2. Policy-as-Code: The Admission Controllers Signing an image doesn’t help if your cluster doesn’t bother to check the signature! We need an “Admission Controller” to act as a bouncer at the Kubernetes API door. Instead of writing complex custom webhooks, the industry uses Policy-as-Code engines:
- Kyverno: The favorite for Kubernetes-native teams. Policies are written in standard YAML. It can validate, mutate, and generate resources automatically.
- OPA Gatekeeper: The general-purpose giant. Policies are written in a specialized language called Rego. It is incredibly powerful and used if your company wants to share the exact same policy language across Kubernetes, Terraform, and microservices.
3. eBPF Security: Cilium and Tetragon If an attacker bypasses the supply chain (e.g., they find a zero-day vulnerability in your legitimate, signed application), they will usually try to run a shell command (like /bin/bash or curl) from inside your running container to steal data.

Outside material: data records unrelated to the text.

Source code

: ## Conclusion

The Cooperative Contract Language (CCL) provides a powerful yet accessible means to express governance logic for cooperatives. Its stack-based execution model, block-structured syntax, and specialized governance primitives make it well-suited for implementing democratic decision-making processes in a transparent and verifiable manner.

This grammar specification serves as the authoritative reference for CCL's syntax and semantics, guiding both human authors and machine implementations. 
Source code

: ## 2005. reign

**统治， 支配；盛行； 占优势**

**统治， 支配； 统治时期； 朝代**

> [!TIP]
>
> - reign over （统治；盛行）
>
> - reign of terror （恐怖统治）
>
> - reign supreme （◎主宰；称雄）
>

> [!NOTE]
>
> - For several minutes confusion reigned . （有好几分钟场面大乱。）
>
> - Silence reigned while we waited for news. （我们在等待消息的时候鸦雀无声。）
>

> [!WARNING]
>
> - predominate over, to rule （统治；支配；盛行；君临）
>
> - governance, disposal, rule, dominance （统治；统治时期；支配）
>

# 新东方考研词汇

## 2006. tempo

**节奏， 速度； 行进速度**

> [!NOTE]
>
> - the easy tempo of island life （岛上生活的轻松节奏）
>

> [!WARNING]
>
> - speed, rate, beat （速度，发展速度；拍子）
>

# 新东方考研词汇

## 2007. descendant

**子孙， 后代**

- The Old Way: Running clunky security sidecars in every Pod that scanned files and killed CPU performance.
- The 2026 Standard (eBPF): We use Cilium Tetragon. eBPF is a technology that allows us to run security programs directly inside the Linux Kernel of the Worker Node safely. Tetragon monitors every single system call (like
execvefor running commands). If a web server suddenly tries to execute a bash shell, Tetragon blocks the kernel from executing it synchronously (in real-time), killing the hacker’s process before it even starts.